Justice (2) «La justice n’est pas à l’abri des critiques. Clairement, ce qui manque aujourd’hui, c’est une loi permettant d’engager la responsabilité des magistrats.»
Gilbert Collard, avocat

FN «Je suis de ceux qui sont sans complexe dans la reprise des thèmes du FN… Sur la sécurité par exemple. Il ne faut pas craindre non plus de parler de reconquête industrielle. Je viens de me prononcer en outre pour la sortie de l’euro. Il faut aussi oser parler de l’islam, tendre la main aux musulmans sans laisser de place aux dérives intégristes…»

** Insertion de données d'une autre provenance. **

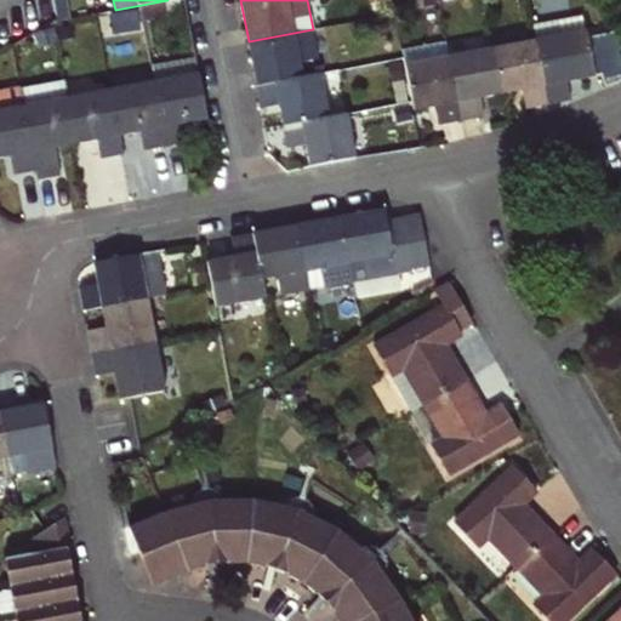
[(581,13),(535,22),(539,40),(585,32),(581,13)]
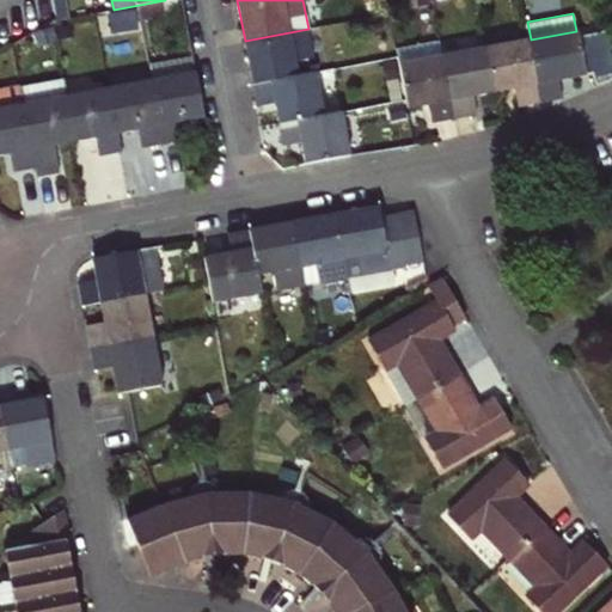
[(245,41),(252,84),(298,75),(295,60),(313,57),(308,29),(245,41)]
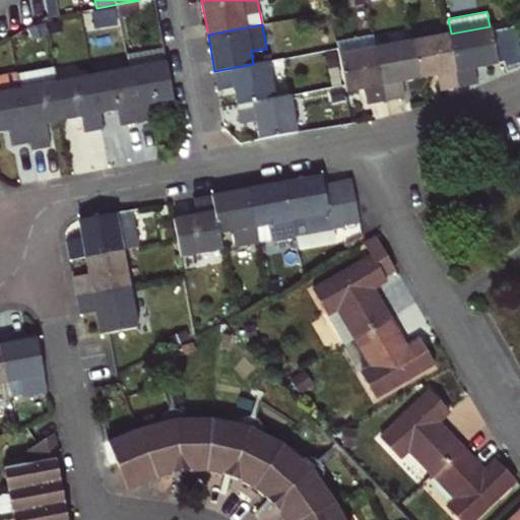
[(497,63),(490,26),(451,34),(460,85),(476,83),(474,67),(497,63)]
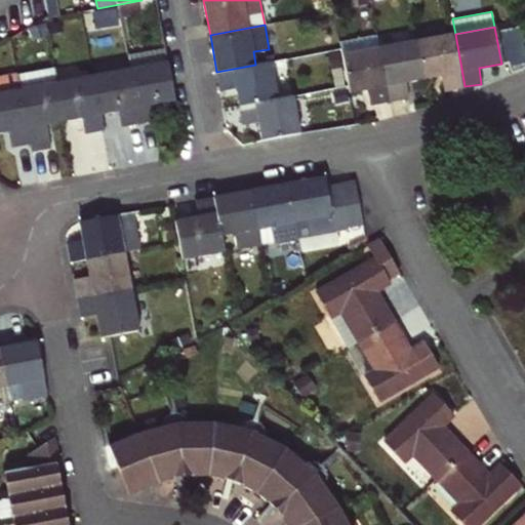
[(455,34),(417,40),(423,78),(443,75),(446,90),(465,86),(455,34)]
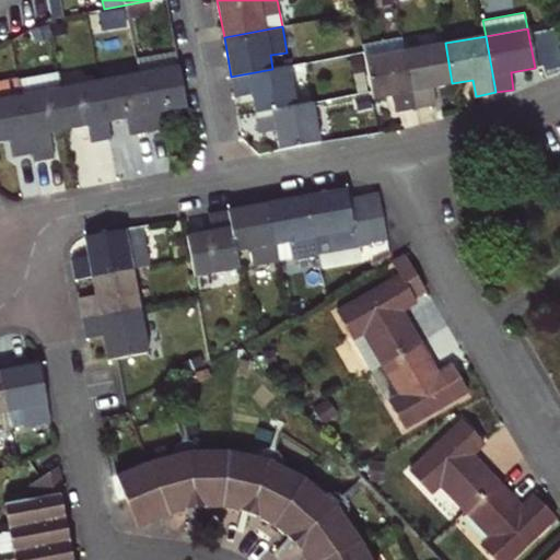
[(452,83),(445,43),(406,50),(416,107),(436,104),(434,88),(452,83)]
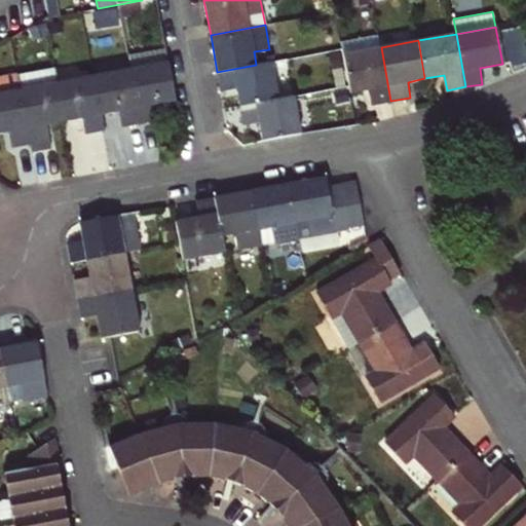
[(129,53),(133,68),(143,122),(160,119),(158,103),(178,99),(167,46),(129,53)]
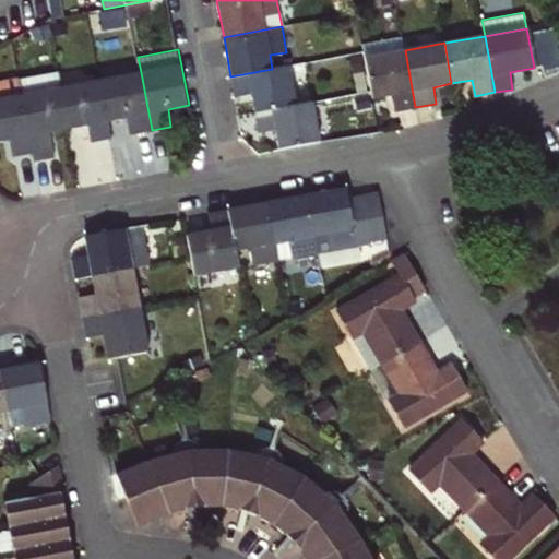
[(396,110),(415,107),(405,50),(365,57),(372,97),(393,94),(396,110)]
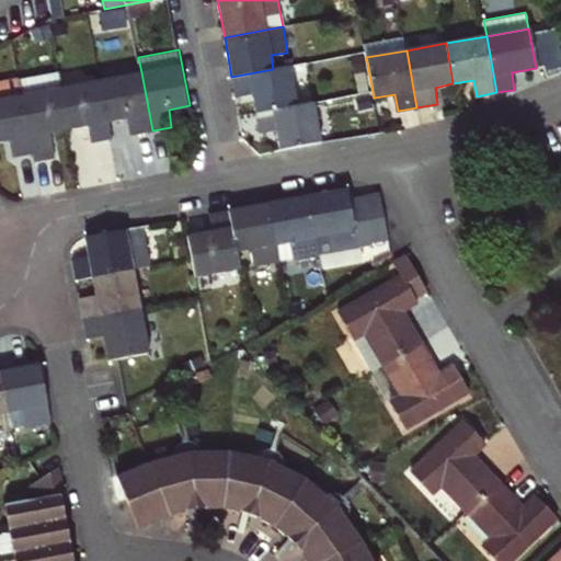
[(252,94),(256,113),(297,105),(289,66),(273,69),(231,77),(235,98),(252,94)]
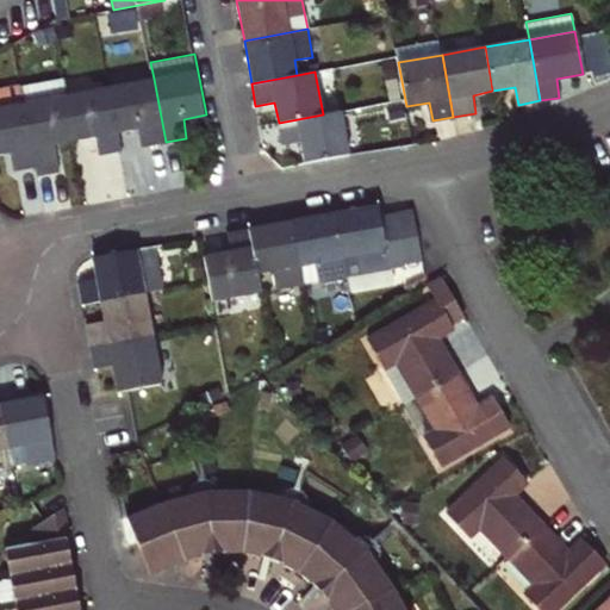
[(166,142),(154,79),(111,87),(119,131),(139,128),(143,145),(166,142)]
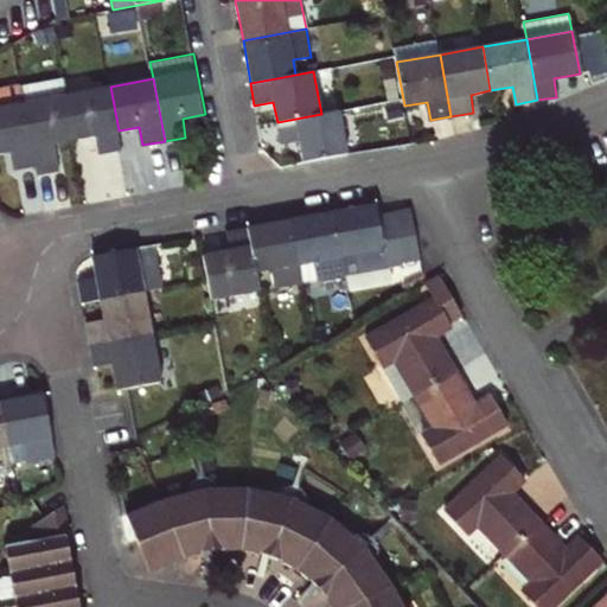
[(119,131),(110,87),(68,95),(77,139),(96,135),(100,153),(122,148),(119,131)]
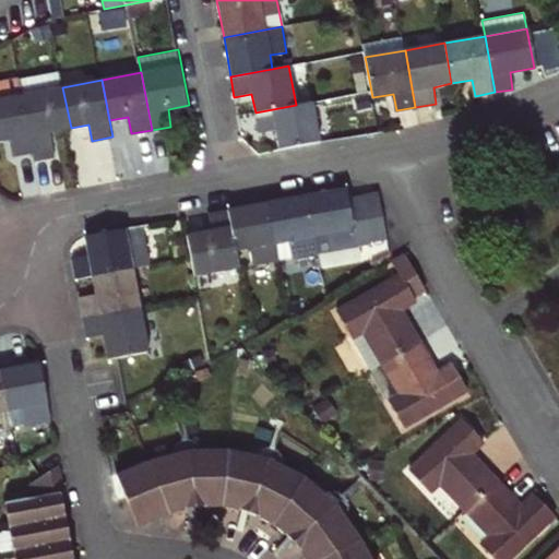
[(71,128),(62,87),(23,95),(35,152),(36,159),(56,156),(51,131),(71,128)]
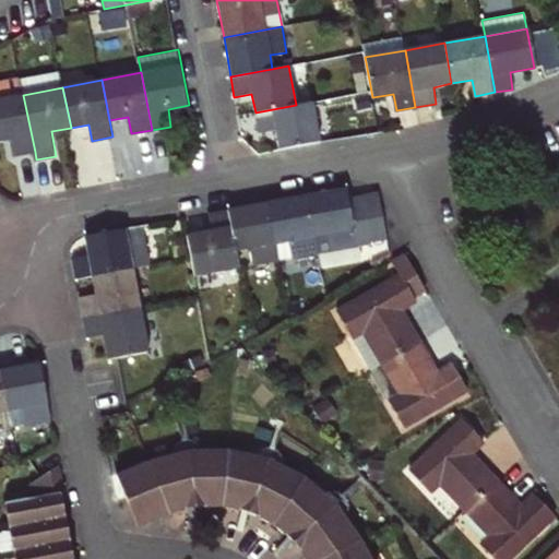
[(35,152),(23,95),(0,99),(0,141),(10,139),(13,156),(35,152)]
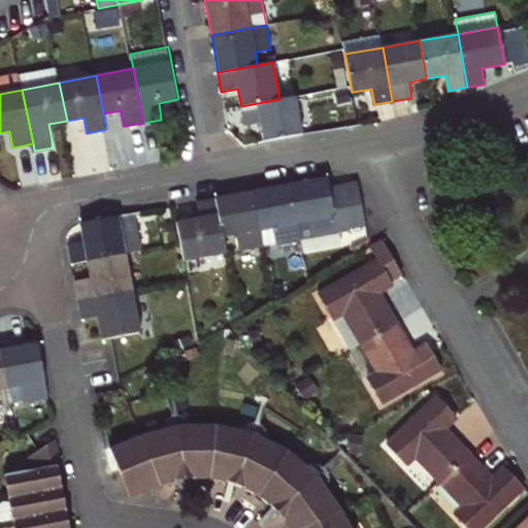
[(264,141),(302,134),(295,96),(279,99),(241,106),(244,125),(260,122),(264,141)]
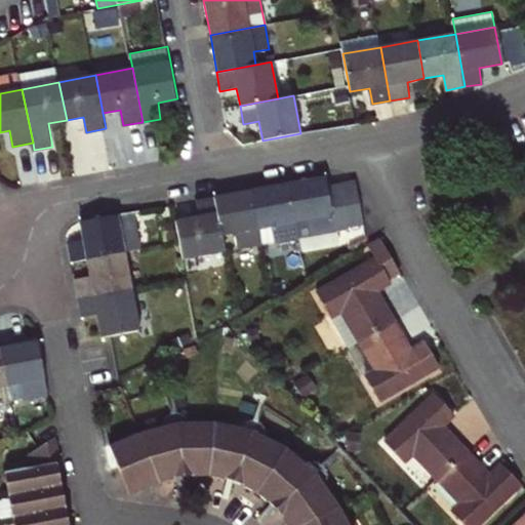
[(324,176),(289,183),(299,237),(352,228),(344,185),(327,188),(324,176)]
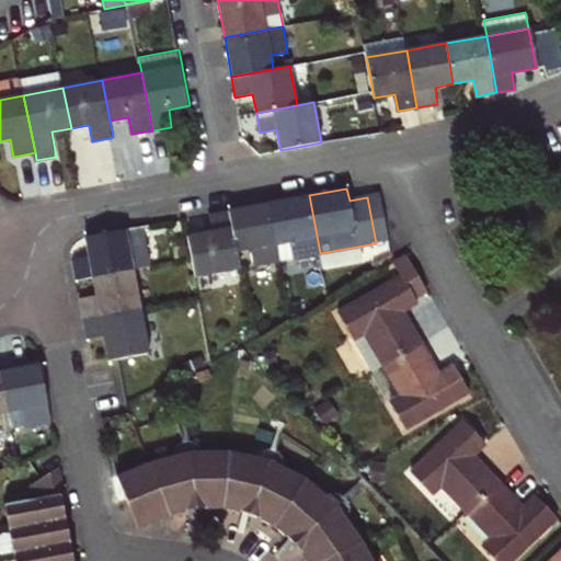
[(320,253),(309,195),(270,203),(277,243),(292,241),(294,259),(320,253)]
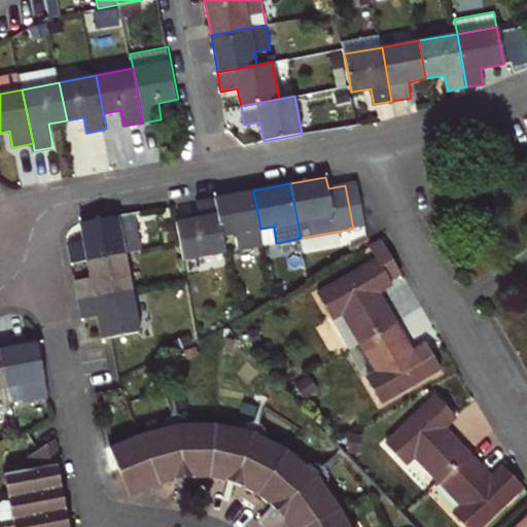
[(253,190),(214,198),(222,236),(237,233),(240,249),(264,245),(260,229),(253,190)]
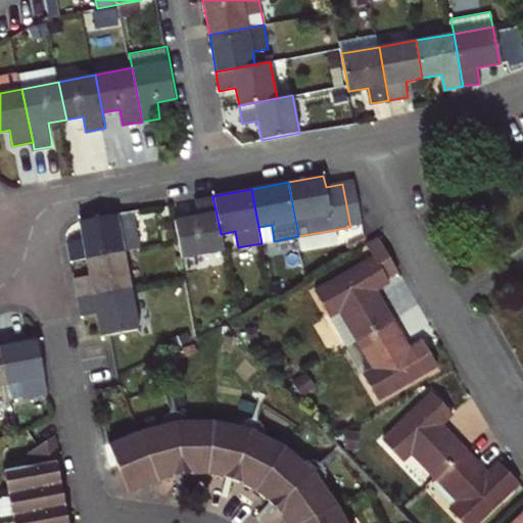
[(175,221),(183,258),(224,250),(221,234),(212,196),(195,199),(197,216),(175,221)]
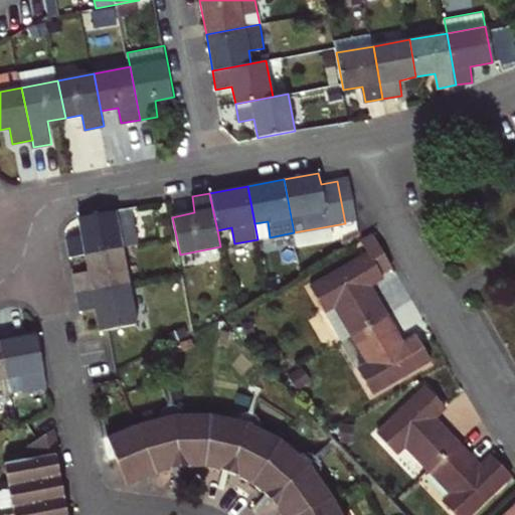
[(84,253),(122,246),(135,244),(129,208),(77,217),(80,235),(66,238),(69,256),(84,253)]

André Gérin, député communiste

Mariage «Si deux hommes ou deux femmes s’aiment et ont envie du mariage, pourquoi le leur refuser ? C’est une vraie frustration de ne pas avoir le choix. L’homo­sexualité n’est ni une qualité, ni un défaut. Homo­sexuels et hétérosexuels doivent être mis dans la même catégorie, celle des humains.»